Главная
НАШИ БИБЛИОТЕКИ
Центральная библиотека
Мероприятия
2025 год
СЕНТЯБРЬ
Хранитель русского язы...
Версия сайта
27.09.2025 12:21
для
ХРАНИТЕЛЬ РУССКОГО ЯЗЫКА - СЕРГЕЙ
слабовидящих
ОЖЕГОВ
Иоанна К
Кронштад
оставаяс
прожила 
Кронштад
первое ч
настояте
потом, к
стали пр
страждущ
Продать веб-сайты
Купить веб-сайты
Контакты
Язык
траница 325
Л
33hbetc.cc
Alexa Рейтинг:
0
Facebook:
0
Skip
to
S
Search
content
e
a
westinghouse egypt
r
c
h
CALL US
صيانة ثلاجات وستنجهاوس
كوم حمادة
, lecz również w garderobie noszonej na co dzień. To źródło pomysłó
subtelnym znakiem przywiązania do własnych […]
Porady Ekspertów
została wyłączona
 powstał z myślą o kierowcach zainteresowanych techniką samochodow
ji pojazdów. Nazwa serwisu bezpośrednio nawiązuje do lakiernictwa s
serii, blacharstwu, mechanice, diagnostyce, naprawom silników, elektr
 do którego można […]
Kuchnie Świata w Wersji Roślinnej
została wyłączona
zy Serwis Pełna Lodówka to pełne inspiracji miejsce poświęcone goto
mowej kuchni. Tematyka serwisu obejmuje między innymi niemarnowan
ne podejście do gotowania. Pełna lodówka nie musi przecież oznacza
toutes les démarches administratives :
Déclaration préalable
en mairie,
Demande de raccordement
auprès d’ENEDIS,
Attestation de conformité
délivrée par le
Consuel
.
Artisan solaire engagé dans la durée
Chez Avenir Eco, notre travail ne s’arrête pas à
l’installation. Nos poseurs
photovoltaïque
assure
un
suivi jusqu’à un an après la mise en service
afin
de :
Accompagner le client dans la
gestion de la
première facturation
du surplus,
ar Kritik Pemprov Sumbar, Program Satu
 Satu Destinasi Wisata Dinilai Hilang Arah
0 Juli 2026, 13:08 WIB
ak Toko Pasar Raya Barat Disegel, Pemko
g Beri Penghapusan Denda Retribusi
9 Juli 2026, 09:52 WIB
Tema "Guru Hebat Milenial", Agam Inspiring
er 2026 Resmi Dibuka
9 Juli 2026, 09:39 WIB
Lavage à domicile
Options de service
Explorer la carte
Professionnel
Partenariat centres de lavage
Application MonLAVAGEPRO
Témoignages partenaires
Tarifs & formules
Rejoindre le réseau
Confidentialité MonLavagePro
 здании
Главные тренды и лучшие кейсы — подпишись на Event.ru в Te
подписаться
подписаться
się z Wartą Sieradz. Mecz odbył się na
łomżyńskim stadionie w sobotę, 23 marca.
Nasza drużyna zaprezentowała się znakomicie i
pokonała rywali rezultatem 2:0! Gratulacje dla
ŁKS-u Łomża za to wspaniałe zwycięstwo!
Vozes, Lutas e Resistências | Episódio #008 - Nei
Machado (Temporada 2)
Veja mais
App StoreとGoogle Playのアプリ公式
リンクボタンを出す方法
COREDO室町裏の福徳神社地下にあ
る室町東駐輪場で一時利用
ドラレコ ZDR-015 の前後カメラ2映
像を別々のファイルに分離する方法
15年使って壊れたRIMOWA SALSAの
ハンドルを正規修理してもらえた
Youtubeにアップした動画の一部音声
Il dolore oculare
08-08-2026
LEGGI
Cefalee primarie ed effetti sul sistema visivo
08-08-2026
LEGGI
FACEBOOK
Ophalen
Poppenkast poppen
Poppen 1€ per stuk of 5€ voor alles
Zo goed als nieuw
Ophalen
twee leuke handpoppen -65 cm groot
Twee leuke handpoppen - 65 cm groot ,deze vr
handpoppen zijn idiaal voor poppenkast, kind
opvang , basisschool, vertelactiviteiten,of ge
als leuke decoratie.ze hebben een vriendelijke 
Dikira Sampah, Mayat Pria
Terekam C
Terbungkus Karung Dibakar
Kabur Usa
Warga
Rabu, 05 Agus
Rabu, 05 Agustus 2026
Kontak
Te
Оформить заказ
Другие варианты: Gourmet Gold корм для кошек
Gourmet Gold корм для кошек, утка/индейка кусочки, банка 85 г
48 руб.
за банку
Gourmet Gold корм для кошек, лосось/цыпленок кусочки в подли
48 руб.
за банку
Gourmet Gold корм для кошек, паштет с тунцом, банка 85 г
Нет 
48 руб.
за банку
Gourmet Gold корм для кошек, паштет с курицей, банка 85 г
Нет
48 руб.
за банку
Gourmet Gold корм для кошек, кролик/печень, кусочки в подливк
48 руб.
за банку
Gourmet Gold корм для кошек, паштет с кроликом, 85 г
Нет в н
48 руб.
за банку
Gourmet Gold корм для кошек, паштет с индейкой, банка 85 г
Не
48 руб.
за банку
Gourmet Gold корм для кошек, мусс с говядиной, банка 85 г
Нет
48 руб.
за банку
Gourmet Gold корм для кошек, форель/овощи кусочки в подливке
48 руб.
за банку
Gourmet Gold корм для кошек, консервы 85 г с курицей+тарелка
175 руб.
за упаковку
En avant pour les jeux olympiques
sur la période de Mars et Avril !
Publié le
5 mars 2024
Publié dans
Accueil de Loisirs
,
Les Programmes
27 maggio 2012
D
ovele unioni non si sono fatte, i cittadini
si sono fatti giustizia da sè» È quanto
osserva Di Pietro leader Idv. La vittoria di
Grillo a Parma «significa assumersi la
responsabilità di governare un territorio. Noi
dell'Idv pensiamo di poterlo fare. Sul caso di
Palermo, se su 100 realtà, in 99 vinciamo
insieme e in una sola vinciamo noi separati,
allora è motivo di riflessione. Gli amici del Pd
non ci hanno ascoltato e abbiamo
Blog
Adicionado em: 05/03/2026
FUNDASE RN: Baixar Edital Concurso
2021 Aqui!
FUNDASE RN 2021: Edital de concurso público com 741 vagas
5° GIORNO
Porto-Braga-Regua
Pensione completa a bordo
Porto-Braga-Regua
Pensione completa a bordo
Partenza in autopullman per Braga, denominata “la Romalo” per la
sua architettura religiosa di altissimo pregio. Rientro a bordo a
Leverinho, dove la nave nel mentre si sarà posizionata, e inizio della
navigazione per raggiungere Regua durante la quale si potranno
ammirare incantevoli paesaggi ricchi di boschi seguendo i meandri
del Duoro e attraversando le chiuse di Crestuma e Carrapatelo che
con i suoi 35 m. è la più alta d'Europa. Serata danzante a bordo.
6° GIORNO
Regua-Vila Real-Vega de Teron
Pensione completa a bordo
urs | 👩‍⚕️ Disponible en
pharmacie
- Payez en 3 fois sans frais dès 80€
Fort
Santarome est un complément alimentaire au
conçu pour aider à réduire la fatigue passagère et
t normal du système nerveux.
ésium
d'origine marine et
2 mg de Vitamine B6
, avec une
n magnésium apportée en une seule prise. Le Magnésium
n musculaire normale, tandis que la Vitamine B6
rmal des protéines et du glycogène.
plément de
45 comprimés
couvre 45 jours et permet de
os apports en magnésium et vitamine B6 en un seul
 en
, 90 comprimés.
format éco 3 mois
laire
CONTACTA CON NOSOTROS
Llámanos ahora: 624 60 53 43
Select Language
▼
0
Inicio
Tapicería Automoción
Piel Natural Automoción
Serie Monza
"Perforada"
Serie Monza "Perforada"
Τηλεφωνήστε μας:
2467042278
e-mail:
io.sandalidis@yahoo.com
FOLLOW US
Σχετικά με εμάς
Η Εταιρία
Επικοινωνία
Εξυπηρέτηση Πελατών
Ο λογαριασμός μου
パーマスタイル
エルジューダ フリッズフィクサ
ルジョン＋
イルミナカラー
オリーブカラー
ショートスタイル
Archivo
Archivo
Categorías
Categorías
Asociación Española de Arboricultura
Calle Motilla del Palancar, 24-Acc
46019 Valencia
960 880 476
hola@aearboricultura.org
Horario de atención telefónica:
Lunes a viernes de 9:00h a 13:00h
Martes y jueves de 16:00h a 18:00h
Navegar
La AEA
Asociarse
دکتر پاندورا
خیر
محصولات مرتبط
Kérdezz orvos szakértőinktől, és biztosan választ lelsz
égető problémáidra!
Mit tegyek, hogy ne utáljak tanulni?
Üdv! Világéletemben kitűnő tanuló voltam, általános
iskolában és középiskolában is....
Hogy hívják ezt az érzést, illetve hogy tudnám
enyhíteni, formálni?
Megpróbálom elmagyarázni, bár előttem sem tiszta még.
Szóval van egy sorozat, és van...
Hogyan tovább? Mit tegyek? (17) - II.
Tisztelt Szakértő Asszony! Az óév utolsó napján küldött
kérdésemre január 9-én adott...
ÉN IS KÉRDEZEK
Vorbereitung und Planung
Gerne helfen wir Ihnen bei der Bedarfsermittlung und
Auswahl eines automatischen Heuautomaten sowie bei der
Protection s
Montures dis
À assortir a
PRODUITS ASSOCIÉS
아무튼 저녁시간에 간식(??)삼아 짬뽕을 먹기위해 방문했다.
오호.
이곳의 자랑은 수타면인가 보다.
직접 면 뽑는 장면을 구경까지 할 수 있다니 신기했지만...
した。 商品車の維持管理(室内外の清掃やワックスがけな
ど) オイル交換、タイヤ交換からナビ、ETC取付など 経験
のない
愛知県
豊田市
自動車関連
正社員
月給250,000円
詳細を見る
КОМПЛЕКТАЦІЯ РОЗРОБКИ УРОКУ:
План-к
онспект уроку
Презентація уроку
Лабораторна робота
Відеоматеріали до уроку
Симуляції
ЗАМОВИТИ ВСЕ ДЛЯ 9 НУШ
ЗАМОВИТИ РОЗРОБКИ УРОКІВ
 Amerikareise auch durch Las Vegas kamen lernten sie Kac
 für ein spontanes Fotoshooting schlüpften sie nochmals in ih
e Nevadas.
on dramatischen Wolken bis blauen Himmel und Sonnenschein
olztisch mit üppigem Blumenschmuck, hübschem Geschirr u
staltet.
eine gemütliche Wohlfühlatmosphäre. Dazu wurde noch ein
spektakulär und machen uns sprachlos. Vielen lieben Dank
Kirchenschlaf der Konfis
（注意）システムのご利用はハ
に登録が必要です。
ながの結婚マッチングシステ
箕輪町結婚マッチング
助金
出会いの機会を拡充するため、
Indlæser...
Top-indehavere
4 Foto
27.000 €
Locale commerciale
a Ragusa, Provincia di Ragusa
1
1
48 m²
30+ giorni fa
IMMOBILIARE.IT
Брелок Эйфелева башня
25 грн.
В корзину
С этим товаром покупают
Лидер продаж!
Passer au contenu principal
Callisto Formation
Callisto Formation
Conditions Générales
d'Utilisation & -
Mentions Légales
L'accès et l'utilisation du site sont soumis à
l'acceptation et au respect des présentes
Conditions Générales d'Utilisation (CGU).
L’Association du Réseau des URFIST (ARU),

——————————

(WORK TO COMPLETE): Find all lines holding the word "serwisu" in the records above and copy them.

(SOLUTION FOR THIS EXERCISE):
ji pojazdów. Nazwa serwisu bezpośrednio nawiązuje do lakiernictwa s
mowej kuchni. Tematyka serwisu obejmuje między innymi niemarnowan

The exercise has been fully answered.